Russia replaced Germany as the top source for visitors to Turkey after Ankara strengthened relations with Moscow amid a drift away from NATO allies.
The Association of Turkish Travel Agencies (TURSAB) wrote in an email to The Media Line that it expected domestic tourism to slowly restart by the end of June. If travel bans are lifted internationally, foreign visitors could begin arriving in July and August.
“When assessed from an economic point of view, tourism stands as one of the primary sectors worldwide affected by the COVID-19 pandemic…. Tourism activity has come to a complete halt,” TURSAB wrote.
Joseph Fischer, a Tel Aviv-based tourism consultant who advises businesses in Turkey, remains somewhat skeptical about a reboot in global tourism.
“That’s the million dollar question,” he told The Media Line.
He believes international tourism will not begin until early 2021 and that countries need to focus on incentivizing their own citizens to travel domestically.
“I think that tourism will start to pick up not because of [a] vaccine, but because of measurements and criteria put in place for safer travel.... As long as the skies are closed, there won’t be a change,” Fischer said.
The tourism minister of Greece, which is also heavily dependent on the sector for income, said the country would be meeting with European Union officials in hopes of creating protocols to start the tourist season by July.
Fischer stressed that Turkey would have to abide by EU protocols to have a chance at welcoming European tourists to the country.
Another major blow for Turkey’s economy will be its airlines. The government has spent $12 billion on a massive new airport in Istanbul to turn the city into a leading regional hub. Fischer notes that Israelis are among Turkish Airlines’ top customers but says they would not be using Istanbul’s airports without being “a hundred percent” sure it was safe to go.

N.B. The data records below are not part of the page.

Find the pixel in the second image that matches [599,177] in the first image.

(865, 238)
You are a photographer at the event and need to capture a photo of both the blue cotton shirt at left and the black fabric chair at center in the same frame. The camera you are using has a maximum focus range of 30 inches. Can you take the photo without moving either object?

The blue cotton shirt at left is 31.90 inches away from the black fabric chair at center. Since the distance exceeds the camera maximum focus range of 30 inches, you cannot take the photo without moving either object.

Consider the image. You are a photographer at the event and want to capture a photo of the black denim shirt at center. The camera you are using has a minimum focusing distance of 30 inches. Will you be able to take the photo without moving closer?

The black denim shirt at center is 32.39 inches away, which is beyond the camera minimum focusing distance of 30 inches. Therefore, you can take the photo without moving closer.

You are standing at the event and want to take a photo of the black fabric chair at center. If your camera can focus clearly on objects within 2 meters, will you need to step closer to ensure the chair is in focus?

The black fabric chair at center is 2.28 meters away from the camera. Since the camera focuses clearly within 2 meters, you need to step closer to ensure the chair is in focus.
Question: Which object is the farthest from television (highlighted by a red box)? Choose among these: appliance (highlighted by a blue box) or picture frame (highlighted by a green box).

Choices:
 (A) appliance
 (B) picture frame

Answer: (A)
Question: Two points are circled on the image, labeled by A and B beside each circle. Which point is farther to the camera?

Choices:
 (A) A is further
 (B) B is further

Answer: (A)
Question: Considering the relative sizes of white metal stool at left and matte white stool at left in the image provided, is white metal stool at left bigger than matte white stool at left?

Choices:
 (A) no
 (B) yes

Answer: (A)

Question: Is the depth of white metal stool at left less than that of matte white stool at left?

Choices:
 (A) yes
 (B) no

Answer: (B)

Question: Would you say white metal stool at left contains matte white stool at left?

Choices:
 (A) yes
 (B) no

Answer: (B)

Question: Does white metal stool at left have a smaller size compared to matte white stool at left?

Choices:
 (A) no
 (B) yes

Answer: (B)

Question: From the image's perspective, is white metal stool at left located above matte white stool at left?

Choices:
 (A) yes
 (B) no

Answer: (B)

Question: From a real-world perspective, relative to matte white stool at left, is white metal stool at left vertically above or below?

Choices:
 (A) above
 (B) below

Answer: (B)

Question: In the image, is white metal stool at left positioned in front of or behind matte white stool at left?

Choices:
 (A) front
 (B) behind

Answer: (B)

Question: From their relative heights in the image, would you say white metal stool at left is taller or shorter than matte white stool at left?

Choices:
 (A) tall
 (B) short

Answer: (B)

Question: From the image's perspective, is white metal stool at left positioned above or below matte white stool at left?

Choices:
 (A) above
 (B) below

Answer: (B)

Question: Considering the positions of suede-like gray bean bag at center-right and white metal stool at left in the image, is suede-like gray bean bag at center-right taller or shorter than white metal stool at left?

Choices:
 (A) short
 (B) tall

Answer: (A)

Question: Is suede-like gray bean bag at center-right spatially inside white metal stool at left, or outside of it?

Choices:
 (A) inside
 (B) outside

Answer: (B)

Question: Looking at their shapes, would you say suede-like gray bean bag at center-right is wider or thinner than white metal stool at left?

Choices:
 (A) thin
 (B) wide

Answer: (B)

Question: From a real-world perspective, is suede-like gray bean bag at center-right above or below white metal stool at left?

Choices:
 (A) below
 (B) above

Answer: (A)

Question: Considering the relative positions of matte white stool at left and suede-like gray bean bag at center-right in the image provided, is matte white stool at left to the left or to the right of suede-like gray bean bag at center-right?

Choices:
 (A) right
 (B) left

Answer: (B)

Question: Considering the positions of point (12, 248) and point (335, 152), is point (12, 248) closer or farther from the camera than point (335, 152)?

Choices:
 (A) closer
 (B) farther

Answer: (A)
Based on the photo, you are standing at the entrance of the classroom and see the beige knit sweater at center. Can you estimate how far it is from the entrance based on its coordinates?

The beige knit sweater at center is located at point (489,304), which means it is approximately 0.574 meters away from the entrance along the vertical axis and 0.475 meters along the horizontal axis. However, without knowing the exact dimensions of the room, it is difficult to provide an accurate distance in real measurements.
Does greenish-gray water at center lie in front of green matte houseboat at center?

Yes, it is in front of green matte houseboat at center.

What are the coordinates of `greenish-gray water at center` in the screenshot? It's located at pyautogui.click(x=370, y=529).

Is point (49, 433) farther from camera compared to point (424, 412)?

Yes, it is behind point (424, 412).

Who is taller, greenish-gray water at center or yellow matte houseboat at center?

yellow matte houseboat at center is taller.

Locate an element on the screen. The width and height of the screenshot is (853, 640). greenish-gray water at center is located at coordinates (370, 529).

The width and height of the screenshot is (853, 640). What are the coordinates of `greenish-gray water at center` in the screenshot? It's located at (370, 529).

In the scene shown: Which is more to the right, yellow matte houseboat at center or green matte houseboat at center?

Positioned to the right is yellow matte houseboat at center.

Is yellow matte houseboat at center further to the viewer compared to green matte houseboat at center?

Tourism is an important sector worldwide, accounting for over 10% of the global GDP and pumping $8.9 trillion into the world economy in 2019, according to the World Travel and Tourism Council.
In Turkey, the tourism sector accounts for about 12% of the GDP. The decline is especially painful as the country came out of recession in 2019 following a currency meltdown.
Fischer believes that the mostly EU countries in the so-called Schengen Zone, where Europeans can travel passport-free, would open up to one another before opening up to countries outside the zone. He calls it crucial for governments to find a way to get tourism going, not just for the economy, but to give people hope.
“The Turks, they love the people, they love the people that come… they are so hospitable,” he said.
“It’s part of the culture to open up for people from around the world. So if you take that away, you really put people under huge psychological pressure. They have to open up,” he said. “They need it.”